Career Corner: Journalist turns litigator, Sunday morning legal analyst
Stapleton1 By Kelcee Griffis (4JM)
A cold, rainy day during winter break became fate for Lee Stapleton (JD 82).
The University of Florida graduate student who was studying public relations had stayed in Gainesville for the holidays, and at the suggestion of a professor, she reluctantly went to a dingy office to inquire about a freelance writing job for the Florida Times-Union.
Little did Stapleton know that visiting the office where wallpaper was peeling off the walls would set her on a course to become one of Miami’s top lawyers and set the trajectory for her lifelong love of learning and adventure.
Stapleton was put on the courts beat with the newspaper, where she fell in love with the challenges and complexities of the legal field.
“What I do as a litigator is very much like what I did as a journalist,” she said. “You go in and bring the skill set that you have, and you use it to master a variety of different subjects.”
Stapleton had long had an interest in a variety of subjects, perhaps partly because she had a childhood full of variety. Born to a military family that was always on the go, she lived in Virginia, Florida, Germany, New Mexico and California before she was 18 years old.
She wound up in Gainesville for college and, when she got the newspaper job, covered local events for the Jacksonville paper. One day on assignment, she walked up to the Gainesville courthouse on her way to cover a hearing. She saw a judge, black robes flowing, standing at a bus stop pavilion. She stopped to listen. The judge was annulling a marriage under the awning because the courtroom had been evacuated due to a bomb threat.
“There’s always something different at the courthouse,” she said. “There’s a familiarity to the rhythm to it, but there’s always new things: new sets of facts, new and improbable situations.”
It was those idiosyncrasies that kept Stapleton coming back for more. Eventually, she decided law was a path she wanted to pursue.
Upon earning her law degree at UF, she recalled a vacation to Miami as a high school senior. The city had made an impression her, and she decided to return to build a career there.
“At some point, I decided I wanted something more akin to what I had done as a journalist.”
And so, in 1984, she was hired by Stanley Marcus, U.S. attorney with the 3rd District Court of Appeal. Her job in the major crime section at what was at the time the busiest U.S. attorney’s office in the country, put her in touch with cases involving some of Miami’s most harrowing law-breakers.
“There was a lot of allure to that, because those were the days when there was a lot of adventure, and there was certainly a lot of criminal activity to pursue,” Stapleton said.
For a long time, Stapleton said, Miami was considered a “lawless town where sort of anything goes.” The legal crackdown that advanced in the ’80s, which Stapleton was part of, played an integral part in “pushing back the wilderness” and preserving Miami as a paradise.
Stapleton helped prosecute the Renee Stewart case, in which a 19-year-old University of Miami freshman acted as a middleman weapons dealer between rogue police officers and narcotics traffickers. She also worked on the Isaac Hicks case that busted up a multi-million dollar, inner-city cocaine ring that sold its product near schoolyards.

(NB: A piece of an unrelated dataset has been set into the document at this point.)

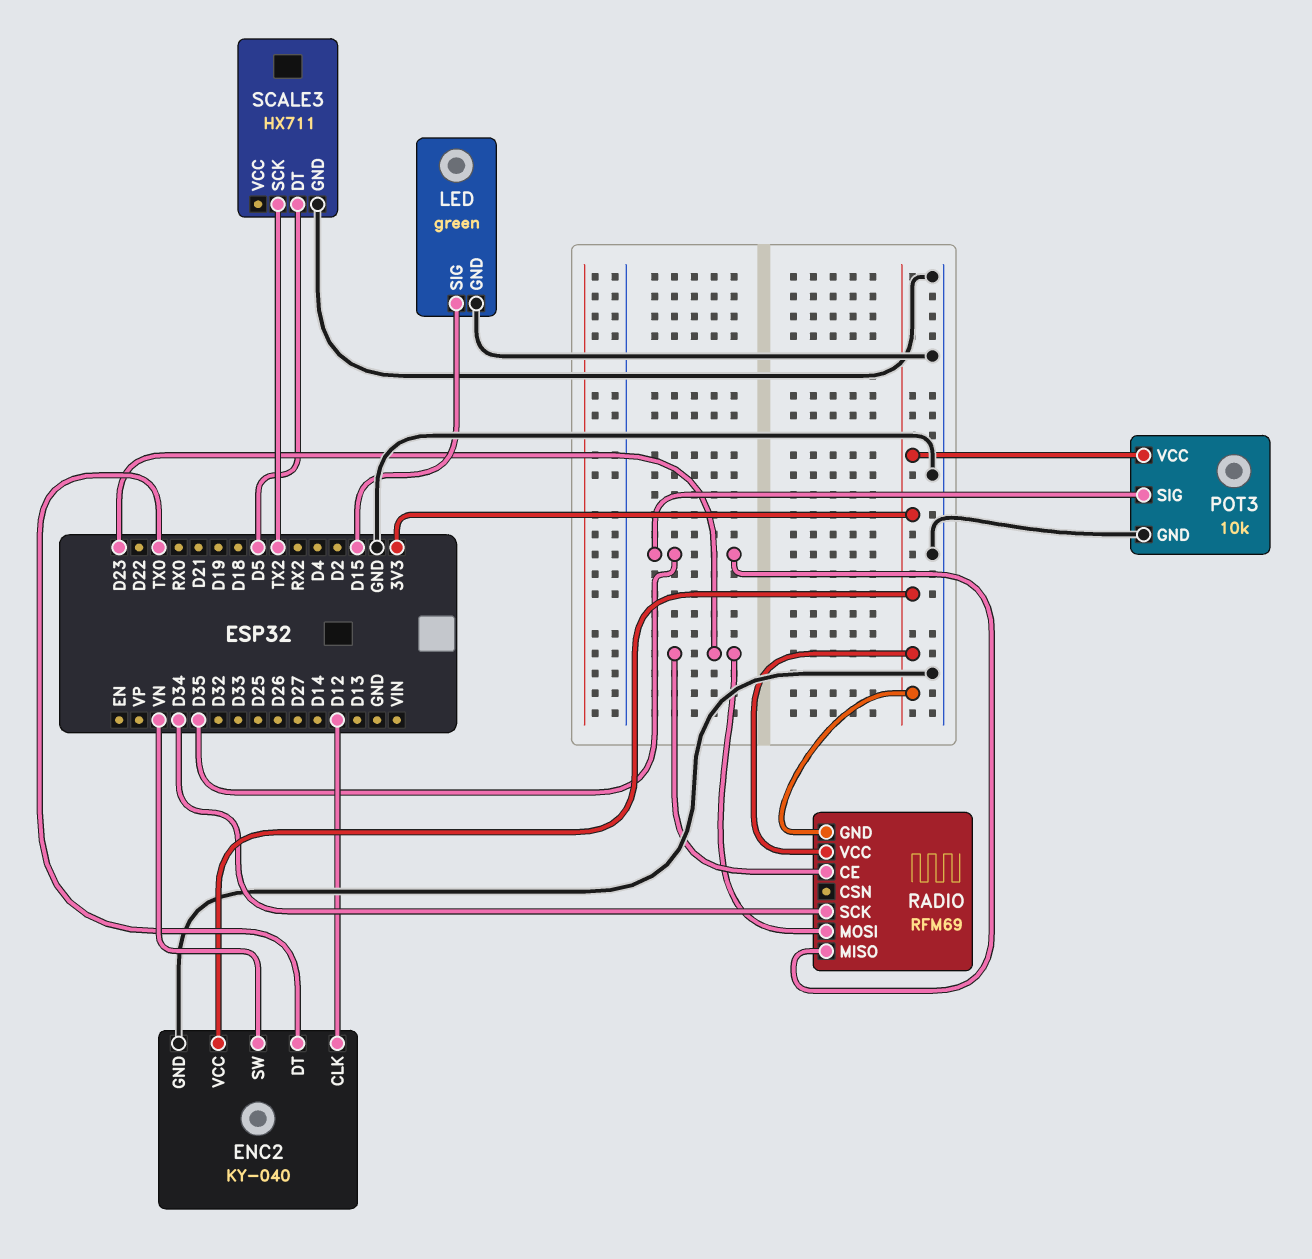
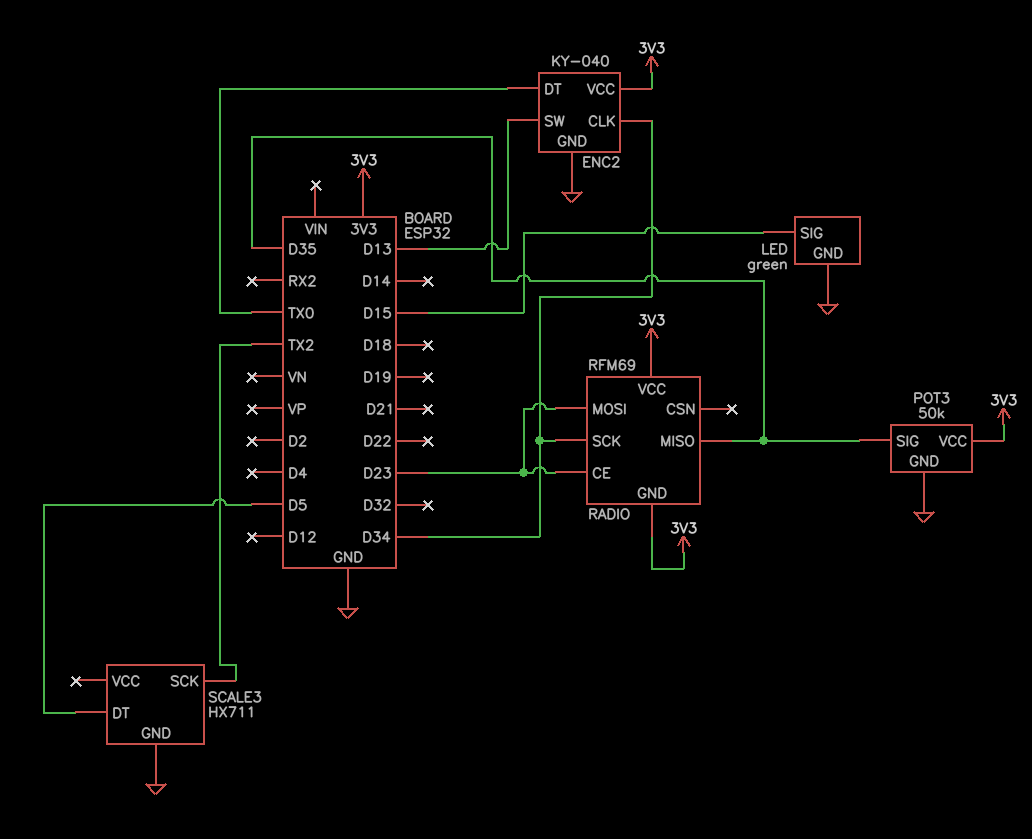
ENC2 pin CLK: D12 -> D34
ENC2 pin SW: VN -> D13
POT3: 10k -> 50k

Stapleton eventually left the U.S. attorney’s office and went into private practice. It has afforded her opportunities to work on cases based in exotic places like South America. She’s currently a partner at Baker & McKenzie in Miami and was featured in the 2013 issue of Florida Super Lawyers magazine.
She is also the Sunday morning legal analyst for Miami’s Channel 10 ABC affiliate. On air, she said her goal is “to be both educational and entertaining.”
She has commented on national issues such as the Gov. Chris Christie bridge debacle and the Casey Anthony and George Zimmerman trials. Other days, “it’s just whatever is interesting legally.”
Her Sunday morning routine actually begins Saturday night. The last thing she does before going to bed is read over her carefully researched notes for the next day’s topic. She gets up at 5 a.m. and checks the news online to see if anything new has come up related to the topic. Then it’s off to the TV station to get ready to go on air.
“There’s a lot that precedes going on air,” she said. “It’s the same sense as going into the courtroom. No matter how often I’ve done it, I still get butterflies, which is a good thing. You never want to be complacent.”
But complacent was never in Lee Stapleton’s nature, anyway.